Previously, I reported that my Simovert motor controller was happy in the rear of the car with the motor in the front of the car. It turns out this is not the case. While going up and down the driveway did not uncover any problems, going up and down the road has. The inverter shuts down with a range of errors:
LCA Err Latch
I am hoping that this is caused by a combination of poor motor phase cable routing and poor motor-inverter grounding. It turns out that the Siemens supplied motor cables have a shield which is grounded in the cable glands, effectively joining and extending the casing of the motor and the inverter to envelope the motor cables. Such a shield will do a lot to control noise radiated by the motor cables. My motor cables had none of this and worse the motor was not well grounded -- I'm told that non-trivial current can flow between the motor and inverter through the ground due to "induction effects". Regardless of how real this is, properly bonding the inverter ground to the motor ground seems reasonable.
I am solving this problem with a 50mm2 3 phase neutral screen cable and appropriate glands. The very stiff underground rated cable I have isn't really appropriate and in hindsight, I should have found a supplier of the right cable, but that story is for my next post.
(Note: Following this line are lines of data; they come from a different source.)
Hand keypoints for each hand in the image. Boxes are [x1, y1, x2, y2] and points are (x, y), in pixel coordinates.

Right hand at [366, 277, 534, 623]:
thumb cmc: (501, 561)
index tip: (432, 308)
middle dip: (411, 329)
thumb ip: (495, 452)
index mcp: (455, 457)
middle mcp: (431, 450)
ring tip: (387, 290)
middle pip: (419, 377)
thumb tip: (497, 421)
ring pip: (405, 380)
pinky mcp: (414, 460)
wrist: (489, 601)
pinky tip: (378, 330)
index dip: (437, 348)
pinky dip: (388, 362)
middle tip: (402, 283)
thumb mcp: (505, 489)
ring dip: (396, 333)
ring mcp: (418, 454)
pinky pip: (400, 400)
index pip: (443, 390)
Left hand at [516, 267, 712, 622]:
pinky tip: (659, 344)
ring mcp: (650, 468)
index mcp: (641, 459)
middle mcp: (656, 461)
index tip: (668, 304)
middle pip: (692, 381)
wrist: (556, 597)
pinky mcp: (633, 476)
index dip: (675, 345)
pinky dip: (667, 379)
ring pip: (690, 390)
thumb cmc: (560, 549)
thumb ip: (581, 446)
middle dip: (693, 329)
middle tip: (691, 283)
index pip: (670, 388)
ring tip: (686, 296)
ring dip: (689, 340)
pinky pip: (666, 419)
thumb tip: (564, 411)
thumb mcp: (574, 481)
In 2008 I bought a battery. At the time, I knew that I was buying a product with a shelf and cycle life (it wears out even if you aren't using it). I didn't expect the battery to sit around for as long as it has, but here we are 3.5 years later. I did a capacity test of the 36 cells installed in the car and found a usable capacity of 33.5Ah:
The nameplate rating is 40Ah which is substantially more. There are several possible causes of this discrepancy:
High current abuse
High temperature abuse
Differing test methodology
Low capacity when delivered
Calendar life and differing test methodology will certainly have an effect. I am charging to 3.55V at 1A which is substantially lower than thunder sky's recommendation. My pack is moderately closely top balanced and at the end of discharge, the highest cell was just below 3.1V while the lowest cell was at about 2.8V at 10A discharge. This suggests the cells have varying capacity or are not properly balanced.
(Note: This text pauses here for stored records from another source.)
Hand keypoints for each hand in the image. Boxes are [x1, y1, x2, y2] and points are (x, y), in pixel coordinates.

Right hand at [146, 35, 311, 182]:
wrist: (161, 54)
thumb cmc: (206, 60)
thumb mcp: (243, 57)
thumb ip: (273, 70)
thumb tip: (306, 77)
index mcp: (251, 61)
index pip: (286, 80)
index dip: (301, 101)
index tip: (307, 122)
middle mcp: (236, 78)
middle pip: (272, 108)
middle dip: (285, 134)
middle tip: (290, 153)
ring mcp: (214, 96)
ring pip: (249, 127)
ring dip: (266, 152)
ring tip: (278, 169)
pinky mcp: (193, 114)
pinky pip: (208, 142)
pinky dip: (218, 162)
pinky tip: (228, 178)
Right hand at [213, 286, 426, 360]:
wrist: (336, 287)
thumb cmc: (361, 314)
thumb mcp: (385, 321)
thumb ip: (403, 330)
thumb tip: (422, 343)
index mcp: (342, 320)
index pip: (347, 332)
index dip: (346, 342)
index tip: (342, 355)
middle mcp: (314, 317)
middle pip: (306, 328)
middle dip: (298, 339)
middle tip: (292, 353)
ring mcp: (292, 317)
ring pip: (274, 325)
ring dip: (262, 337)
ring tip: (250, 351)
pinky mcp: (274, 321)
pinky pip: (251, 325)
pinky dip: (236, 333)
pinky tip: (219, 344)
I also tested 10 cells which have not been cycled or abused with high current or high temperature. The pack in the car has had perhaps 10 cycles, a lot of it discharging at 3C for 5 or 10 minutes at a time. I limited my maximum current to 200A or 5C and kept currents above 120A to short 5 or 10 second bursts. This is not too far from Thunder Sky's specs but does cause significant battery heating. In the summer I have measured over 40C at the battery terminals. The 10 cell pack that sat on the bench has not been subjected to high current or high temperature, probably never getting higher than 25C. This pack achieved 34.3Ah and showed less spread in capacity, with the hightest cell at 3.0V while the lowest was at 2.85V:
That these two packs show very similar capacity suggests the high temperature and high current and cycling had little effect on the battery in the car.
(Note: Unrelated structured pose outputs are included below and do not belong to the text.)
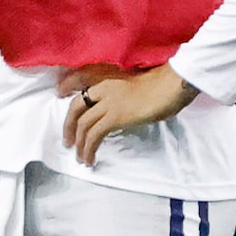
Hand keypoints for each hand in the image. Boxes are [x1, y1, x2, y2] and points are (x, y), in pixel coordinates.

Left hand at [56, 63, 195, 165]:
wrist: (175, 83)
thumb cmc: (165, 83)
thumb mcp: (138, 84)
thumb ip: (123, 94)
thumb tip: (122, 111)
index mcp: (108, 76)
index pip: (79, 78)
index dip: (66, 85)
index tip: (60, 93)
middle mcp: (103, 88)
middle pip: (75, 107)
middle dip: (68, 127)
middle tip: (68, 142)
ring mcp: (107, 102)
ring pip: (83, 125)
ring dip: (79, 144)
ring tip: (80, 158)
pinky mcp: (115, 117)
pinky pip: (94, 135)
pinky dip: (89, 149)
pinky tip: (90, 159)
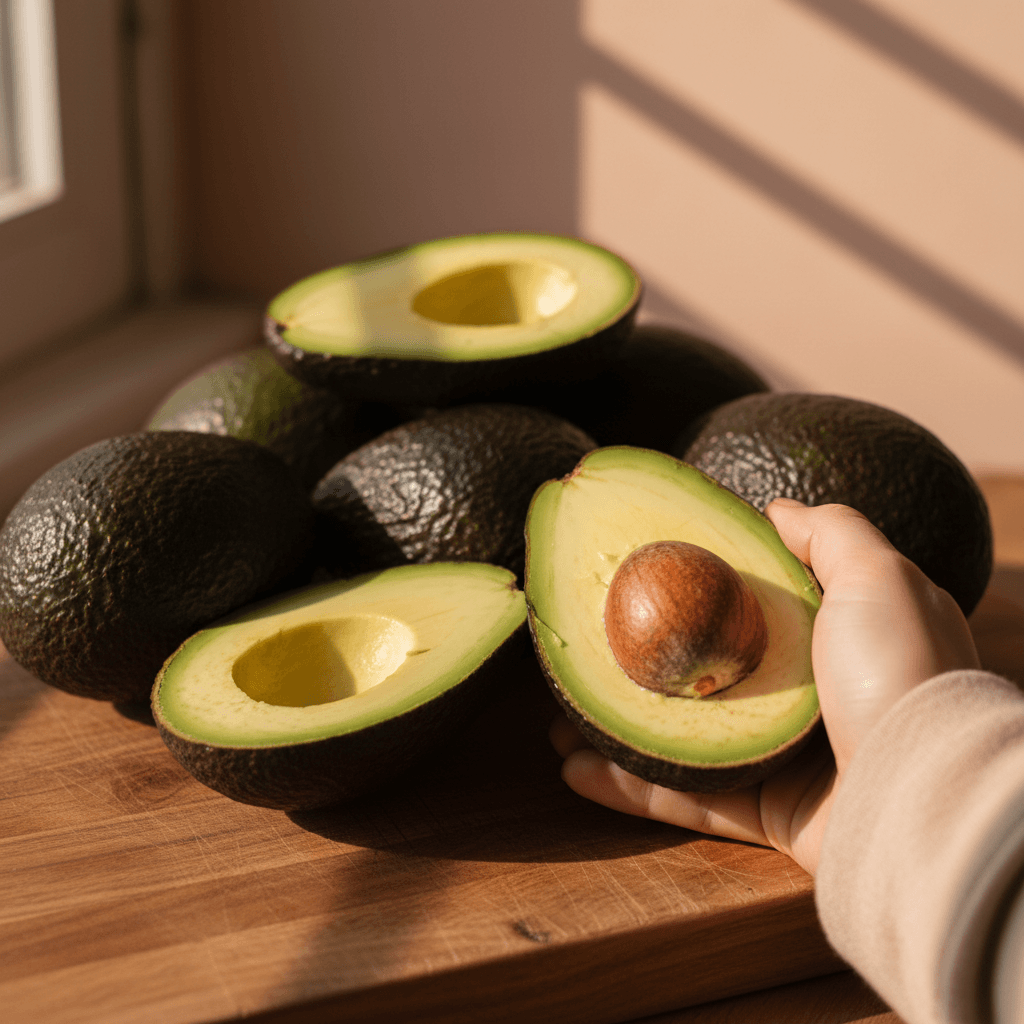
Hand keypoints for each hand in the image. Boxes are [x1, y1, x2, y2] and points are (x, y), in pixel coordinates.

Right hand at [550, 500, 980, 874]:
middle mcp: (805, 696)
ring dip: (618, 730)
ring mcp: (784, 758)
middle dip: (636, 667)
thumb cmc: (899, 674)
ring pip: (681, 739)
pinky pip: (685, 797)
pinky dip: (629, 787)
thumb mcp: (876, 578)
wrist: (926, 796)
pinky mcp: (768, 814)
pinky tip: (575, 769)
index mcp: (829, 638)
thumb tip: (775, 511)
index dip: (687, 590)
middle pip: (699, 674)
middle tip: (585, 655)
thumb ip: (829, 534)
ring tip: (558, 721)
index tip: (635, 579)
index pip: (746, 606)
Cell voltages were measured with the EVD5 BMS, discharge current and Ah counter performed by my EVision and recorded from it's CAN bus by the BMS data logger. The car's battery was discharged with two domestic 240V heaters and a kettle (which nearly boiled dry). The small 10 cell battery was discharged with a steel wire on a wood form in a large bucket of water.
The 10 cell battery shows a larger spread of voltages under load because i did nothing to prepare the cell terminals before putting making the connections, the terminal connection resistance was all over the place.